Серебристый «пежо» снова набрал скорость. Сюзанна вела машину, чуть наклонившись вперед, словно ей не хватало обзора.
– Ну как вам у нас понравилось? – спросила она неожиданно, покосив взглядом на задумавшегося Андрюса.
– Очень! Огромное спасибо! Барби вообще в восторге! – поспешил он с ответом.
– Хорошо, что вы с Филиппом дружите, – продолжила Сюзанна. – Он, конечно, не вашего возраста! Но он очень умный и проницательный! – она бросила взгляд в зеркальце, посмотрела на спящего сына. – Я даже подумала… Он мог бы помочь вам с французским!..
– Хорошая идея, – согласился Андрюс. – Без французского тут, конечно, не очень…
Мама Филиппа кивнула.
– В следующий раз, когда станет потеплее, я вас по окрестностям покатаю. Возле нас есть красивый замок и винное шато с отличным вином. Мы у них и для себя, и для ресторана покупаем! – добавила она.
Слова «В следующий раз!» словно сердце согрели Андрюсу. Он бросил взгляд на Барбору, проверяя: услышала ли она? Барбора спала, опустив голову на прислоненную к внутренней стенке салона подушечку.
– Спасибо! – Андрюс возвратил взгляд на маму Филиппа. – Огромное спасибо!
По лобовому стеклу ударили капли дождя. Сюзанна машинально включила дворники. Приближался Париж.

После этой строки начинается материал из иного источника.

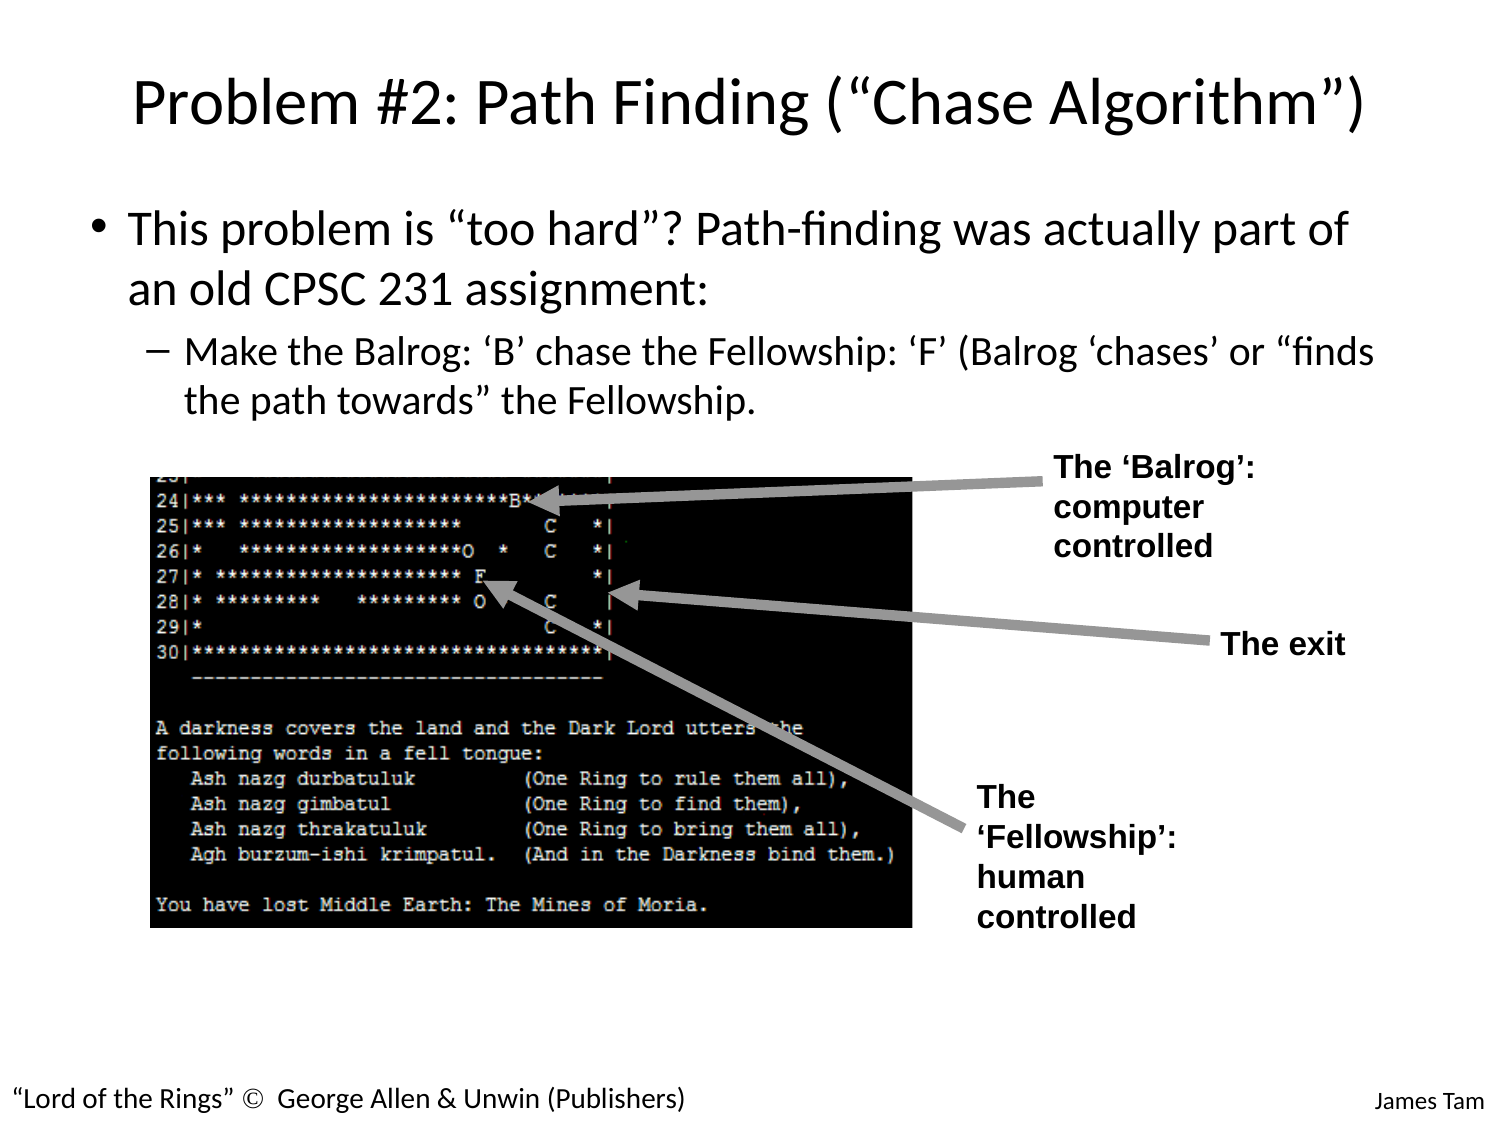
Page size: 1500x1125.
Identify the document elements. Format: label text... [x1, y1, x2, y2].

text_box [607, 592, 1444, 671]
text_box “Lord of the Rings”  George Allen & Unwin (Publishers) [0, 1072, 984, 1123]
picture [149, 476, 913, 929]
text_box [482, 580, 1200, 944]
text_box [527, 437, 1277, 574]
title Problem #2: Path Finding (“Chase Algorithm”) [75, 45, 1425, 150]
list This problem is “too hard”? Path-finding was actually part of an old CPSC 231 assignment: Make the Balrog: ‘B’ chase the Fellowship: ‘F’ (Balrog ‘chases’ or “finds the path towards” the Fellowship. [75, 187, 1425, 1075]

Его огни еще не озаряли темное небо, но дождь уже встречал тех, кто в пути.
К радости Андрюса, дождь «отпустил» их перед выездом на бульвар Периферик. Темнота французских лесов и полей осталась далеко позади. Теперь по обе стороны дороги горели огни Парижа, неоновые вывески кафе и брассери, реклама страховых компаний и зеленые светящиеся кресты аптек. Покинув Периферик, свернули налево и уже спокойнее поехали по авеню Домениль.

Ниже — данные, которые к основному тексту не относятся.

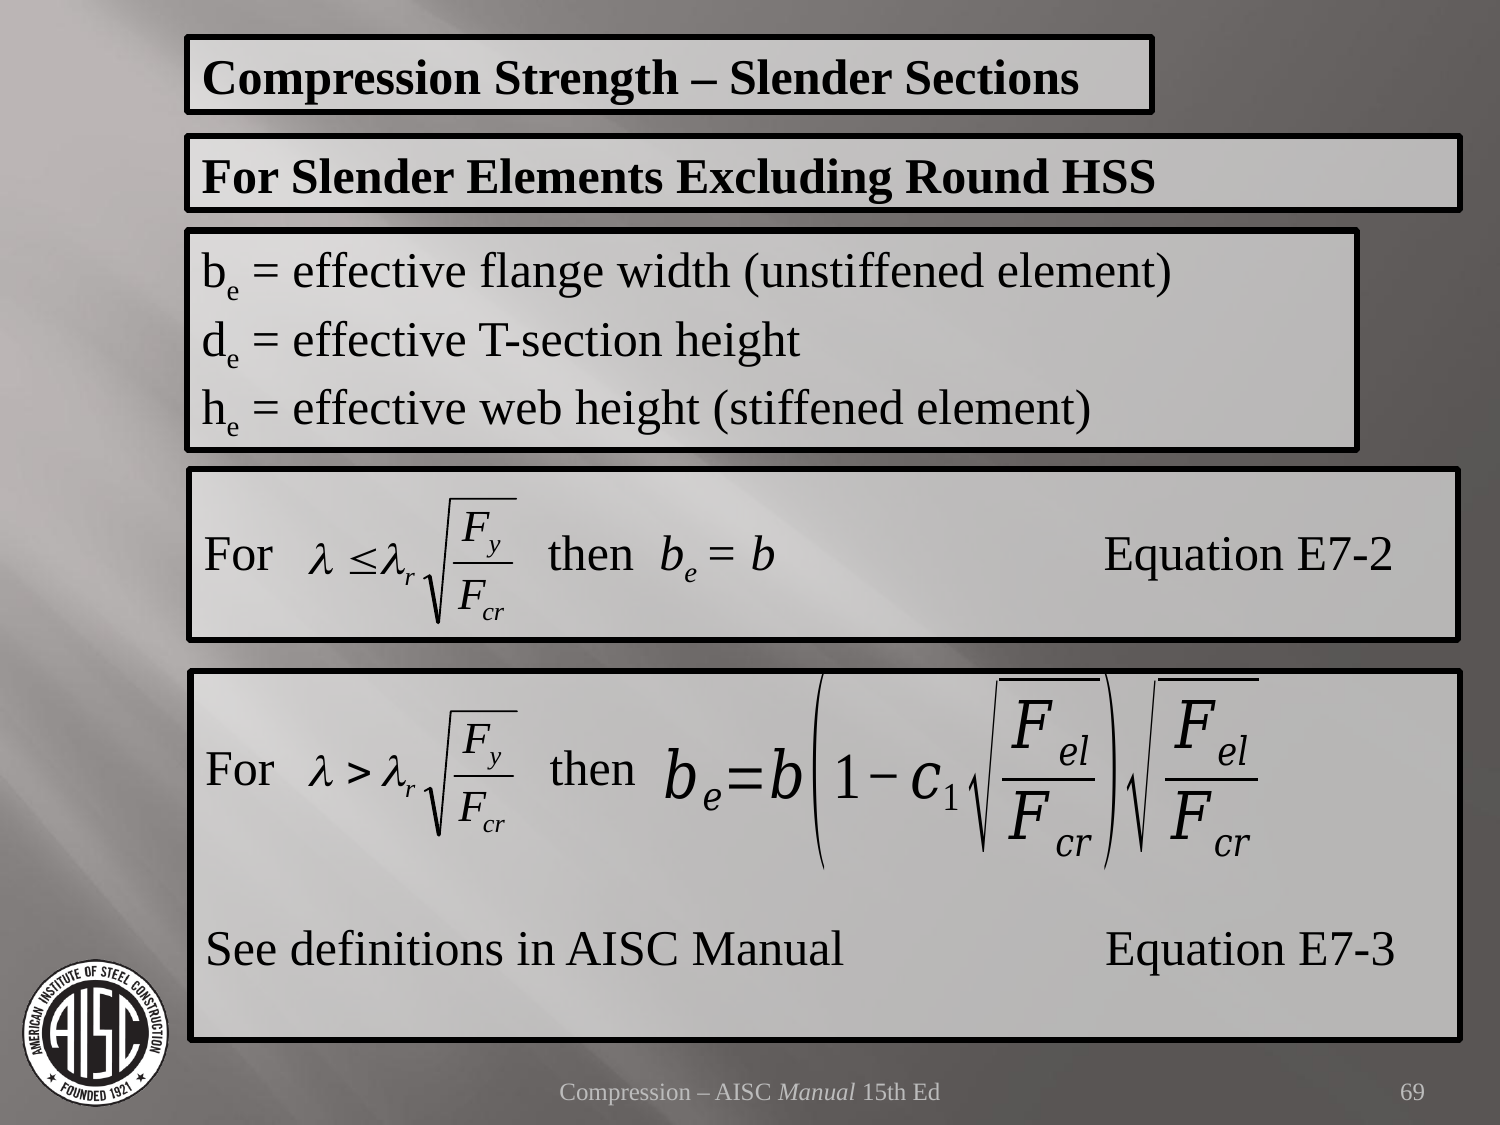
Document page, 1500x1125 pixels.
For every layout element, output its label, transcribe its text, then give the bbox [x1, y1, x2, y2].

text_box For Slender Elements Excluding Round HSS [186, 135, 1460, 211]
text_box be = effective flange width (unstiffened element) de = effective T-section height he = effective web height (stiffened element) [186, 230, 1357, 450]
text_box For then See definitions in AISC Manual Equation E7-3 [190, 670, 1460, 1040]
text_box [301, 489, 528, 634]
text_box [301, 701, 528, 847]
text_box For then be = b Equation E7-2 [188, 469, 1459, 640]
slide_number 69 [1299, 1052, 1425, 1113]
picture [0, 0, 1500, 1125]
text_box Compression Strength – Slender Sections [186, 37, 1152, 112]
footer Compression – AISC Manual 15th Ed [512, 1052, 988, 1113]
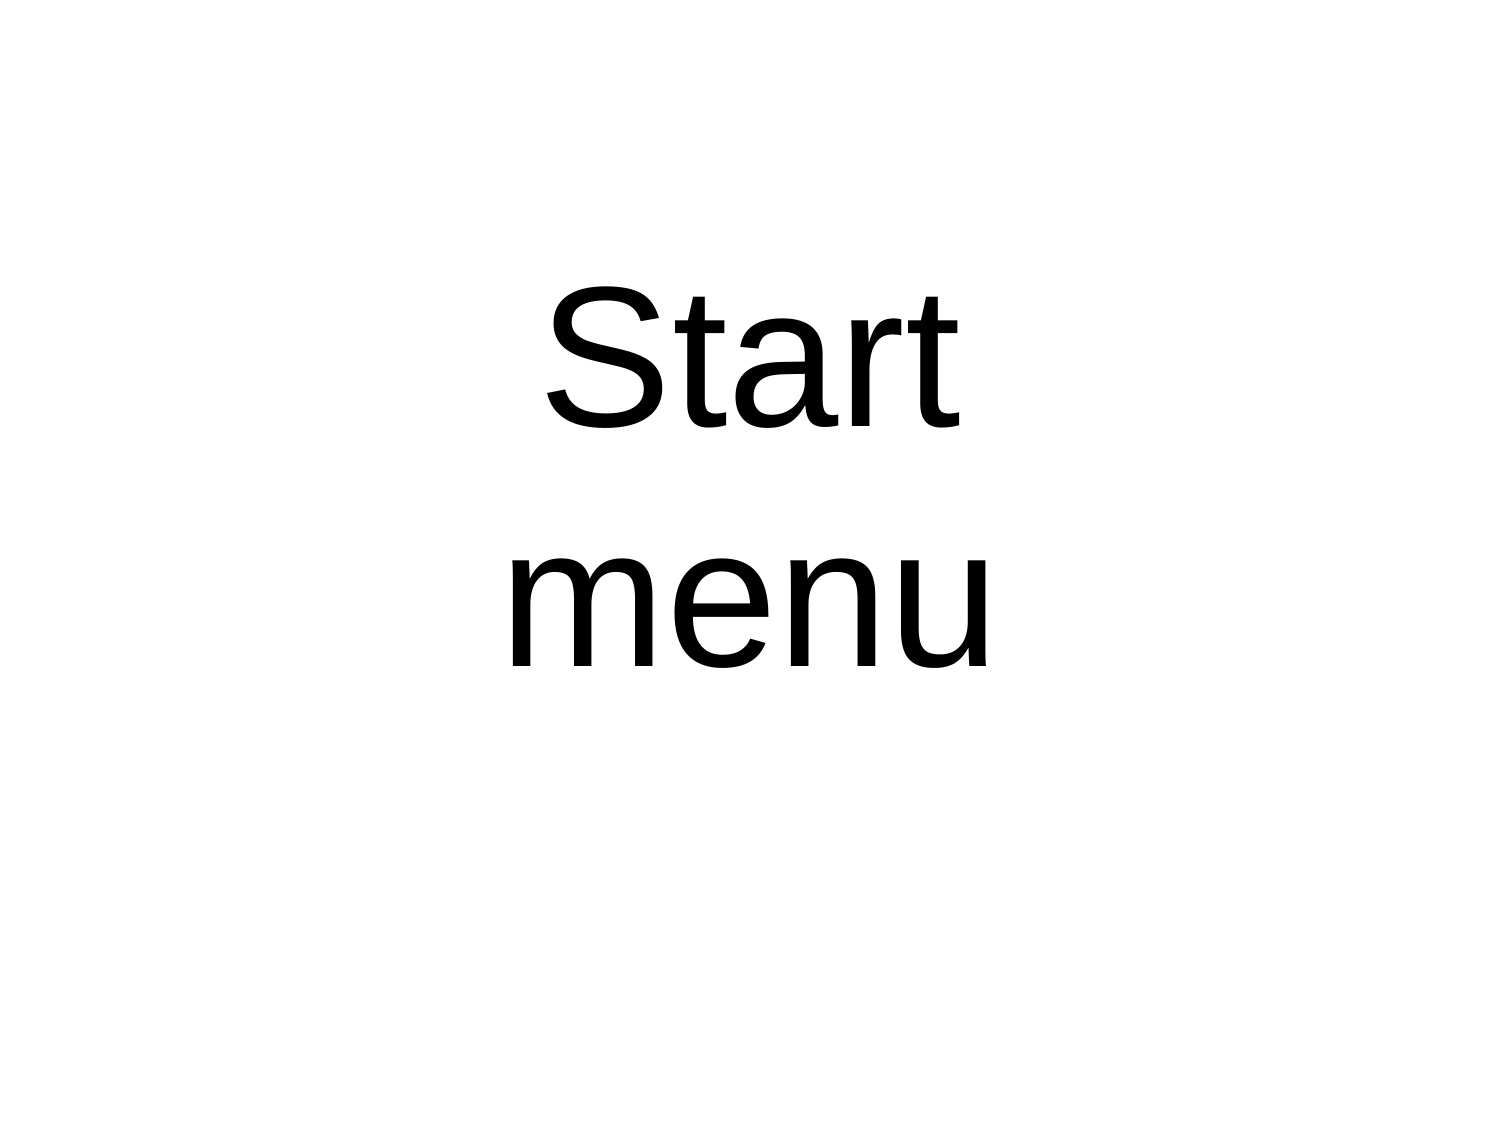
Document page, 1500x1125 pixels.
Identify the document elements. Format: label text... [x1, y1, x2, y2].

title Start menu [75, 45, 1425, 888]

На площади Бастилии мокрый асфальт отражал фонари. Тут тоже недавно прошел дождь. Сонная Барбора неуверенно ступала рядом, словно еще не совсем осознала, что они вернулись в Париж. Они шли, держась за руки. В правой Андрюс нес пакет, в котором цокались, слегка ударяясь друг о дружку, заботливо одетые в защитную пластиковую сеточку баночки с трюфелями.

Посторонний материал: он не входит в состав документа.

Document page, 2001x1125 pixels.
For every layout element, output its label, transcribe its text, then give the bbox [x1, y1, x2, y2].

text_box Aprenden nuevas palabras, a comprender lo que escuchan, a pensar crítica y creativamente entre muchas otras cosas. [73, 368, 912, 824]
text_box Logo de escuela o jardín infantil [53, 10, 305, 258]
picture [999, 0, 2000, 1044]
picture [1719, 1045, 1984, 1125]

Они спустились к каналу и скоро остановились перед яхточкой «Надежда». Андрюс снял с дверцы навесной замочек.
– Как тут холодно! – вырвалось у Барборы, лишь только они зашли в каюту.
Андрюс включил обогревательную лампу на ножке. Зажег свет.
– Ты садись! – он обернулся к Барборе. – Сейчас согреемся!
Они пытались согреться до самого утра. Сначала чаем и лампой, потом под электроодеялом. В конце концов им удалось уснуть, но оболочка их сна этой ночью оказалась настолько тонкой, что рвалась несколько раз, заставляя Андрюса поднимать голову и проверять время по лежавшему рядом мобильнику. Окончательно он проснулся из-за кашля Барборы.
«Надо что-то придумать! Но что?» – Андрюс сидел под нагревательной лампой и пытался найти правильный ответ на этот десятки раз звучавший в его голове вопрос.
Нет, ему уже было ясно, что оставаться жить в лодке-яхте они не могут. Теперь он не мог понять, как тут можно вообще жить в холодное время года? Как тут жил Мишель? Может, с помощью водки и еще каких-нибудь обогревателей? Или он просто закаленнее? Может, он даже купается зимою в Сене?